How to complete this task
Print, exactly as they appear in the listing below, the lines from the line with "It does not matter what you call your tests." to the line with "But this should", with both end lines kept.

(Excerpted data)

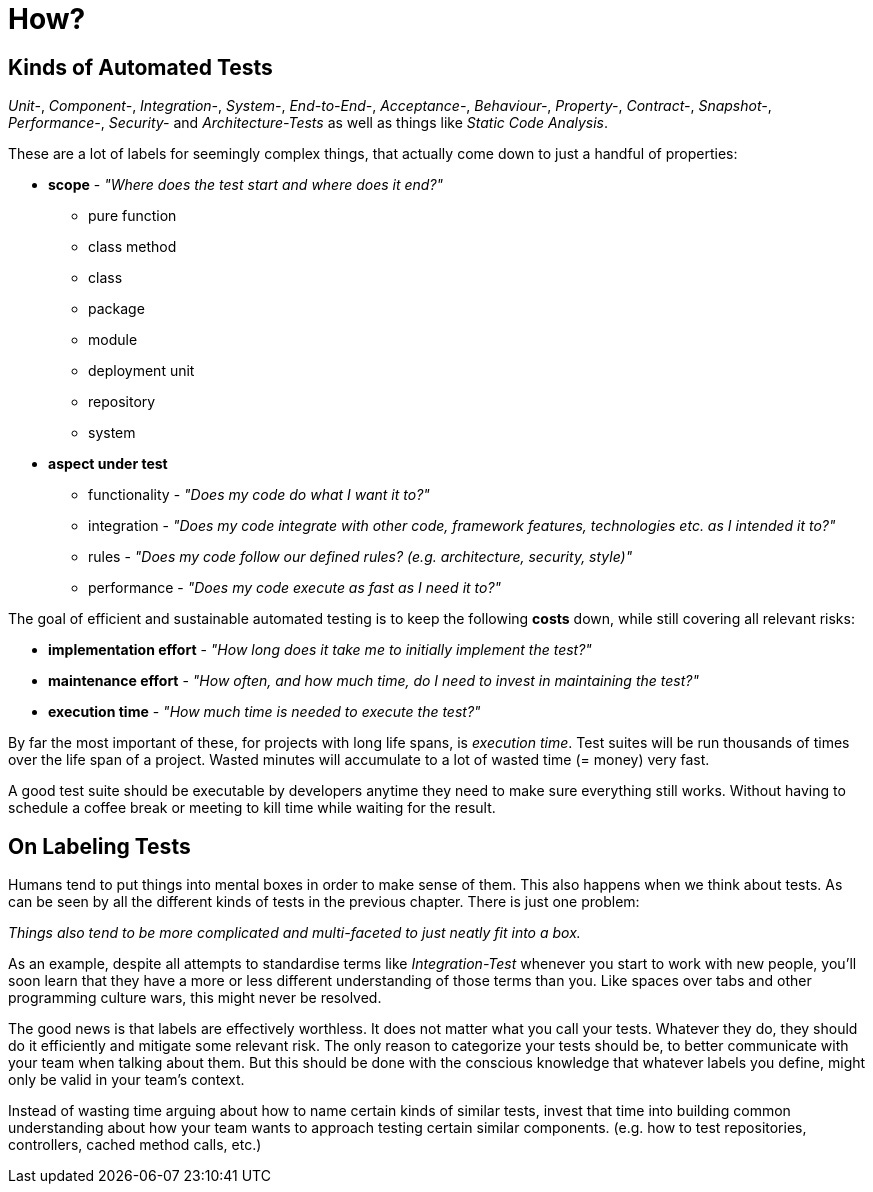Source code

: = How?

== Kinds of Automated Tests

_Unit-_, _Component-_, _Integration-_, _System-_, _End-to-End-_, _Acceptance-_, _Behaviour-_, _Property-_, _Contract-_, _Snapshot-_, _Performance-_, _Security-_ and _Architecture-Tests_ as well as things like _Static Code Analysis_.

These are a lot of labels for seemingly complex things, that actually come down to just a handful of properties:

* *scope* - _"Where does the test start and where does it end?"_
** pure function
** class method
** class
** package
** module
** deployment unit
** repository
** system

* *aspect under test*
** functionality - _"Does my code do what I want it to?"_
** integration - _"Does my code integrate with other code, framework features, technologies etc. as I intended it to?"_
** rules - _"Does my code follow our defined rules? (e.g. architecture, security, style)"_
** performance - _"Does my code execute as fast as I need it to?"_

The goal of efficient and sustainable automated testing is to keep the following **costs** down, while still covering all relevant risks:

* *implementation effort* - _"How long does it take me to initially implement the test?"_
* *maintenance effort* - _"How often, and how much time, do I need to invest in maintaining the test?"_
* *execution time* - _"How much time is needed to execute the test?"_

By far the most important of these, for projects with long life spans, is _execution time_.
Test suites will be run thousands of times over the life span of a project.
Wasted minutes will accumulate to a lot of wasted time (= money) very fast.

A good test suite should be executable by developers anytime they need to make sure everything still works.
Without having to schedule a coffee break or meeting to kill time while waiting for the result.

== On Labeling Tests

Humans tend to put things into mental boxes in order to make sense of them.
This also happens when we think about tests.
As can be seen by all the different kinds of tests in the previous chapter.
There is just one problem:

_Things also tend to be more complicated and multi-faceted to just neatly fit into a box._

As an example, despite all attempts to standardise terms like _Integration-Test_ whenever you start to work with new people, you'll soon learn that they have a more or less different understanding of those terms than you.
Like spaces over tabs and other programming culture wars, this might never be resolved.

The good news is that labels are effectively worthless.
It does not matter what you call your tests.
Whatever they do, they should do it efficiently and mitigate some relevant risk.
The only reason to categorize your tests should be, to better communicate with your team when talking about them.
But this should be done with the conscious knowledge that whatever labels you define, might only be valid in your team's context.

Instead of wasting time arguing about how to name certain kinds of similar tests, invest that time into building common understanding about how your team wants to approach testing certain similar components.
(e.g. how to test repositories, controllers, cached method calls, etc.)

(End Excerpted data)

Written answer
It does not matter what you call your tests.
Whatever they do, they should do it efficiently and mitigate some relevant risk.
The only reason to categorize your tests should be, to better communicate with your team when talking about them.
But this should be done with the conscious knowledge that whatever labels you define, might only be valid in your team's context.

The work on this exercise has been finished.